One Choice Too Many?
One Choice Too Many?
Everyday, we are faced with decisions to make. In this samsaric world we live in, the choices many make are sometimes not so good, and most of the time painful to different extents. To be presented with choices is not a bad thing because it forces us to decide. It is better than having no choice? Clearly, the outcome is not likely to be perfectly desirable if is the decision is hard to make. Problems exist especially if one is presented with two seemingly equally painful alternatives. Here is a classic one - "If two of your relatives may drown and you can save only one, who would you save - your mother or your wife?
Most of life's painful decisions usually are presented with no choice, one choice, or two equally painful choices. Imagine making the difficult decision of whether to end the life-support of a brain dead loved one versus keeping him alive in a vegetative state. Either way, regret and remorse is likely to ensue.

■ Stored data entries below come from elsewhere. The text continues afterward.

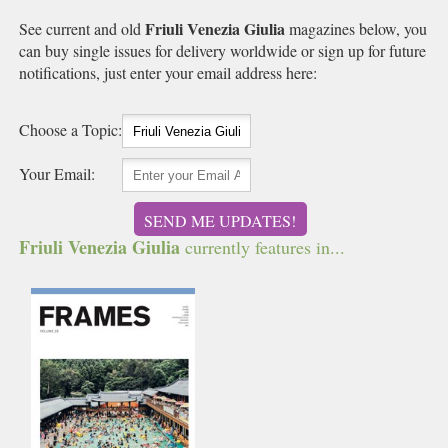
Friuli Venezia Giulia
See current and old
magazines below, you
can buy single issues for delivery worldwide or sign up for future
notifications, just enter your email address here:
Choose a Topic:
Your Email:
SEND ME UPDATES!
Friuli Venezia Giulia
currently features in...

If they must, rational people would choose the least painful out of all painful choices presented to them. And when choosing among the desirable in life, take the one which gives the most satisfaction. People often find themselves indecisive when given more than two choices. Is it really a good thing to be having more than two choices? Three, forty, a hundred, maybe infinite choices? Too many choices can bring about paralysis, indecisiveness, procastination and fear of making sub-optimal decisions.
Students who are familiar with multiple choice questions know that they have only one correct choice to make - out of four or five alternatives, which they would eventually narrow down to two close possible answers. No matter how many choices one may be presented, ultimately only two choices are left and one decision has to be made. The indecision is caused by greed and the unwillingness to accept that the decision made might be an inferior or more painful one. This comparison and constant seeking of perfection and lesser suffering has no end, and regret follows when forgone choices turn out better than expected, being seen as missed opportunities.
One example which I observed is that Buddhists are generally spoilt by choices when they are faced with which Buddhist tradition to practise. Within the Mahayana tradition, there are a wide range of different "zong" (traditions) and "fa men" (Dharma gates or practices). They tend to migrate from one tradition to another. Due to lack of focus, they then achieve little progress in their cultivation.
A very intelligent brother once shared with me that the Pureland method seems unchallenging for his personal cultivation because he feels that there are higher levels of practice such as the more profound Hua Yen tradition. I told him that it may be that the Hua Yen tradition fits him better, so he should be focused on its practice. (But then again, has he mastered the fruits of Pureland practice to make a sound judgement? Or did he belittle its profoundness as a masterful skilful means?)
In the Surangama Sutta (Leng Yeng Jing), twenty-five Arhats and Bodhisattvas shared their experiences on their practice on the path to enlightenment, each succeeding through in-depth focused meditation on a single subject. For instance, Avalokitesvara Bodhisattva had focused on using mindfulness of sounds. Thus, there are no best choices for all? One has to discover what works best for oneself.
With the objective of cultivation being the same, no matter which Dharma gateway one chooses, as long as one is diligent and focused, he would eventually reach the other shore of liberation as would others on a different boat going the same direction. As one decides to go to the other shore, remember not to take too long to decide which boat to take!